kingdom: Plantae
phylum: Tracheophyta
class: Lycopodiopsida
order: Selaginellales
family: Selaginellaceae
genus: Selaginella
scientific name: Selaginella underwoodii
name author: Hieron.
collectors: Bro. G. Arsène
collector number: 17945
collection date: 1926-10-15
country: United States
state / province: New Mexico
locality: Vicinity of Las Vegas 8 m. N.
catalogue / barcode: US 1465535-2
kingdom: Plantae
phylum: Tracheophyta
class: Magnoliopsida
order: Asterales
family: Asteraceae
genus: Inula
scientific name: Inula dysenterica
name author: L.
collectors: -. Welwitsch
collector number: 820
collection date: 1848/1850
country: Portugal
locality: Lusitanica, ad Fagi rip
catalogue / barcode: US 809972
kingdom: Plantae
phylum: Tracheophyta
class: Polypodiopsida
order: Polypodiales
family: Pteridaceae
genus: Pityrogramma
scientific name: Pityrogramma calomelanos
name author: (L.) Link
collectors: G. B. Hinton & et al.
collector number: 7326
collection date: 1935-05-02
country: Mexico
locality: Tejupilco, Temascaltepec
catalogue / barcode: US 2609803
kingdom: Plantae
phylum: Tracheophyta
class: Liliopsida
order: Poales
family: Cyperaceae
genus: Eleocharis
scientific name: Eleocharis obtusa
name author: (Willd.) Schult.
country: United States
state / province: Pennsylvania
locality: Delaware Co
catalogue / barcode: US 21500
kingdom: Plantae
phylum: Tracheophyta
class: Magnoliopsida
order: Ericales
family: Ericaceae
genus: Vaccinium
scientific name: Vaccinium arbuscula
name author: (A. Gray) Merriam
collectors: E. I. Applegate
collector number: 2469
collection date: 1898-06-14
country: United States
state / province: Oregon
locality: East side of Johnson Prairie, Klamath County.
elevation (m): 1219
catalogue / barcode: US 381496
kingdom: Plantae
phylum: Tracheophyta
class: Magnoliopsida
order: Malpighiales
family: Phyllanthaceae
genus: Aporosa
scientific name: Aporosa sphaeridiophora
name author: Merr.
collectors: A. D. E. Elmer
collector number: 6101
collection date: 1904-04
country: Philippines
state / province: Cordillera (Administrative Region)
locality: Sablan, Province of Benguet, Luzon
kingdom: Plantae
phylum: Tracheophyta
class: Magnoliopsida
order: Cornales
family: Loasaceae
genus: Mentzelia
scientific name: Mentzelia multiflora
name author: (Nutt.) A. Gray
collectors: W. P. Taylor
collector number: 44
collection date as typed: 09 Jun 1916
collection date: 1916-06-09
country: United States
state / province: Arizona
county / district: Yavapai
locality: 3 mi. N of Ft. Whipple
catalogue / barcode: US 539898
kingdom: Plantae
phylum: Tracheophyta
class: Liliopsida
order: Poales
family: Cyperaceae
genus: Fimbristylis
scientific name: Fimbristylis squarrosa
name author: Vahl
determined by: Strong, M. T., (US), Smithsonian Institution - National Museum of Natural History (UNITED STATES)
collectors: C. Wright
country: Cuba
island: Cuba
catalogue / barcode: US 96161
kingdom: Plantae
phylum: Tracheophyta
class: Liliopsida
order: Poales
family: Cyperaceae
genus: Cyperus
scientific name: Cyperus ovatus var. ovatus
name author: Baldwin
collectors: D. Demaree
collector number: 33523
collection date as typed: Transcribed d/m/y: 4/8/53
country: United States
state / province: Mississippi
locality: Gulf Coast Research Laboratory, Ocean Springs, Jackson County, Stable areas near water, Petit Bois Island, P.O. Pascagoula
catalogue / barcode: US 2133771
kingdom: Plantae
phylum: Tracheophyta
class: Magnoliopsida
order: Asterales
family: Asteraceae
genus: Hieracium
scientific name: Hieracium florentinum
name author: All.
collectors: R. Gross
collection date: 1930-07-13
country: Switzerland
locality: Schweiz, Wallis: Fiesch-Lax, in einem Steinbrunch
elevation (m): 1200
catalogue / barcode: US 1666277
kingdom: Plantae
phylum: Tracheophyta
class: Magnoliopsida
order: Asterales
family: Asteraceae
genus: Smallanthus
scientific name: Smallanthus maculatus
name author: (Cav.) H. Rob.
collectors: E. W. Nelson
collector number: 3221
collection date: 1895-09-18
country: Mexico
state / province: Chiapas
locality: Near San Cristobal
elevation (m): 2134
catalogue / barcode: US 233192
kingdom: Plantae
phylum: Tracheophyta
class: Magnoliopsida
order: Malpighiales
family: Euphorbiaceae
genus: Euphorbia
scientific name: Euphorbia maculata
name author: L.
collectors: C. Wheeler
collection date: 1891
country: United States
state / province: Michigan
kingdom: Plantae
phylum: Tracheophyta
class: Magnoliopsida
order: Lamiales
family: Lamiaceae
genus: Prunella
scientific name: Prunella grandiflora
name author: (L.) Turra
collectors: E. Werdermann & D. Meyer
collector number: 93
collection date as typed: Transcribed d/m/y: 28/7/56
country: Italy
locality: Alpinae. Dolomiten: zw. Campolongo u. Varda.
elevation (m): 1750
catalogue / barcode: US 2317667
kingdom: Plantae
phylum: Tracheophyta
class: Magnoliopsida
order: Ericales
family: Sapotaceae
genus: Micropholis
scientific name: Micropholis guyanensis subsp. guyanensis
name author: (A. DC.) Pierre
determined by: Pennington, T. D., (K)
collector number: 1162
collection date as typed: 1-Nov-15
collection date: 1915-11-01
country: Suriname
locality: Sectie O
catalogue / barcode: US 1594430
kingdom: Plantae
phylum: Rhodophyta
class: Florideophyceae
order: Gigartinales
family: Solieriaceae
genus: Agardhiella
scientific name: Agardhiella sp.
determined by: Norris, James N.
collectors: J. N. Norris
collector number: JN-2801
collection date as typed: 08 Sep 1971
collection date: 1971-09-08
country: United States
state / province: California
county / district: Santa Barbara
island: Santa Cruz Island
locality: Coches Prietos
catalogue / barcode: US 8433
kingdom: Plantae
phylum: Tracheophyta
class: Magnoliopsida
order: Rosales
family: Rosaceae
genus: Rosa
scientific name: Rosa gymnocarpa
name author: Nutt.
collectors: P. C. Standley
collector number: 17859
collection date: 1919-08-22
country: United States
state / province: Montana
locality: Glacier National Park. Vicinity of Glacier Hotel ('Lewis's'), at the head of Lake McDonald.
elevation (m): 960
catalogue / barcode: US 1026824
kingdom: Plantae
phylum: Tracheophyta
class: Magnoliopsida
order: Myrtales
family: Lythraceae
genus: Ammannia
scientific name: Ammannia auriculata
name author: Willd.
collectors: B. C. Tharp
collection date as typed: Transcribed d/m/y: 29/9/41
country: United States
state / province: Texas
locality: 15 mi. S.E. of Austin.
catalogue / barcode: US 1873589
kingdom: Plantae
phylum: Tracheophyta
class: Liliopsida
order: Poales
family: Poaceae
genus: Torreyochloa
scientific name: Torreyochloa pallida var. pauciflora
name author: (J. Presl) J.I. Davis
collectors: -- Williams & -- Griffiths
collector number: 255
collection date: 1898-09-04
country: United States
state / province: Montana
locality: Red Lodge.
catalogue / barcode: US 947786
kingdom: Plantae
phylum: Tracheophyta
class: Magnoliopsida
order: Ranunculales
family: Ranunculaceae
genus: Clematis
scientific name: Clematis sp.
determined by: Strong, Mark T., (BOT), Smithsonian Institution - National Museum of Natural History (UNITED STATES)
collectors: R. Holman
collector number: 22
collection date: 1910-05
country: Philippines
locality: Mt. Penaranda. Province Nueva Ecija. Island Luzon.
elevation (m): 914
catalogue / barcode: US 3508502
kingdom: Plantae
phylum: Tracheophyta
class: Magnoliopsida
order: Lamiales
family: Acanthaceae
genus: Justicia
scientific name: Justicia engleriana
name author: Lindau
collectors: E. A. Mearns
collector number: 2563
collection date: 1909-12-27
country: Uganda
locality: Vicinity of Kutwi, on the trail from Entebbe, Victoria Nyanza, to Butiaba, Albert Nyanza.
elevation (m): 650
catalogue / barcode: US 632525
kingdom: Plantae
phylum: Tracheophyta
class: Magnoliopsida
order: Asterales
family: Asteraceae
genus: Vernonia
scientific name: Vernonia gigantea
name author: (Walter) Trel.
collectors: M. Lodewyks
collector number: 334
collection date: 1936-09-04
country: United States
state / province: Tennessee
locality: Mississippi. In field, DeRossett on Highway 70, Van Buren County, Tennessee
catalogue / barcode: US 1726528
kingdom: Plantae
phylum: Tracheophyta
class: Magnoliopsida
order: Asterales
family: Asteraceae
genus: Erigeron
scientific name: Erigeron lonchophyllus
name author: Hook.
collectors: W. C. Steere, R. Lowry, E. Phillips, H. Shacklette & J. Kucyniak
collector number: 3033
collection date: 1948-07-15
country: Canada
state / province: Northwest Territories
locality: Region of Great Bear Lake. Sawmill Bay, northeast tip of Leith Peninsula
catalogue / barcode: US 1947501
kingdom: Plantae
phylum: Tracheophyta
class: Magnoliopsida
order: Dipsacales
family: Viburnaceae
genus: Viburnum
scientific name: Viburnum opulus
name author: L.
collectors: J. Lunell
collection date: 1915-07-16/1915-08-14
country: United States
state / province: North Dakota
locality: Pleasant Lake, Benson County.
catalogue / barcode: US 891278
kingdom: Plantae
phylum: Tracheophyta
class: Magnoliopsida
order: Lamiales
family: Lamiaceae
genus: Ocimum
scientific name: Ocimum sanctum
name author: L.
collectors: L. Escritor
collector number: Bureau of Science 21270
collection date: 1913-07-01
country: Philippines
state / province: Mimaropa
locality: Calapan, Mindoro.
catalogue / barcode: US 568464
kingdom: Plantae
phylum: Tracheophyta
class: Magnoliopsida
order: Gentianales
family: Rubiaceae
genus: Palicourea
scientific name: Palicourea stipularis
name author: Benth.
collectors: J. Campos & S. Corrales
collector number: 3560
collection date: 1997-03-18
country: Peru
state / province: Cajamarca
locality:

| Problema proposto |
Modifica i record partendo dalla riga con "order: Polypodiales" e proseguendo fino alla riga con "catalogue / barcode: US 539898", entrambe incluse: al posto di "locality" metti "site", senza cambiare nient'altro, e riporta solo queste righe.

| Soluzione del problema |
order: Polypodiales
family: Pteridaceae
genus: Pityrogramma
scientific name: Pityrogramma calomelanos
name author: (L.) Link
collectors: G. B. Hinton & et al.
collector number: 7326
collection date: 1935-05-02
country: Mexico
site: Tejupilco, Temascaltepec
catalogue / barcode: US 2609803
kingdom: Plantae
phylum: Tracheophyta
class: Liliopsida
order: Poales
family: Cyperaceae
genus: Eleocharis
scientific name: Eleocharis obtusa
name author: (Willd.) Schult.
country: United States
state / province: Pennsylvania
site: Delaware Co
catalogue / barcode: US 21500
kingdom: Plantae
phylum: Tracheophyta
class: Magnoliopsida
order: Ericales
family: Ericaceae
genus: Vaccinium
scientific name: Vaccinium arbuscula
name author: (A. Gray) Merriam
collectors: E. I. Applegate
collector number: 2469
collection date: 1898-06-14
country: United States
state / province: Oregon
site: East side of Johnson Prairie, Klamath County.
elevation (m): 1219
catalogue / barcode: US 381496
kingdom: Plantae
phylum: Tracheophyta
class: Magnoliopsida
order: Malpighiales
family: Phyllanthaceae
genus: Aporosa
scientific name: Aporosa sphaeridiophora
name author: Merr.
collectors: A. D. E. Elmer
collector number: 6101
collection date: 1904-04
country: Philippines
state / province: Cordillera (Administrative Region)
site: Sablan, Province of Benguet, Luzon
kingdom: Plantae
phylum: Tracheophyta
class: Magnoliopsida
order: Cornales
family: Loasaceae
genus: Mentzelia
scientific name: Mentzelia multiflora
name author: (Nutt.) A. Gray
collectors: W. P. Taylor
collector number: 44
collection date as typed: 09 Jun 1916
collection date: 1916-06-09
country: United States
state / province: Arizona
county / district: Yavapai
site: 3 mi. N of Ft. Whipple
catalogue / barcode: US 539898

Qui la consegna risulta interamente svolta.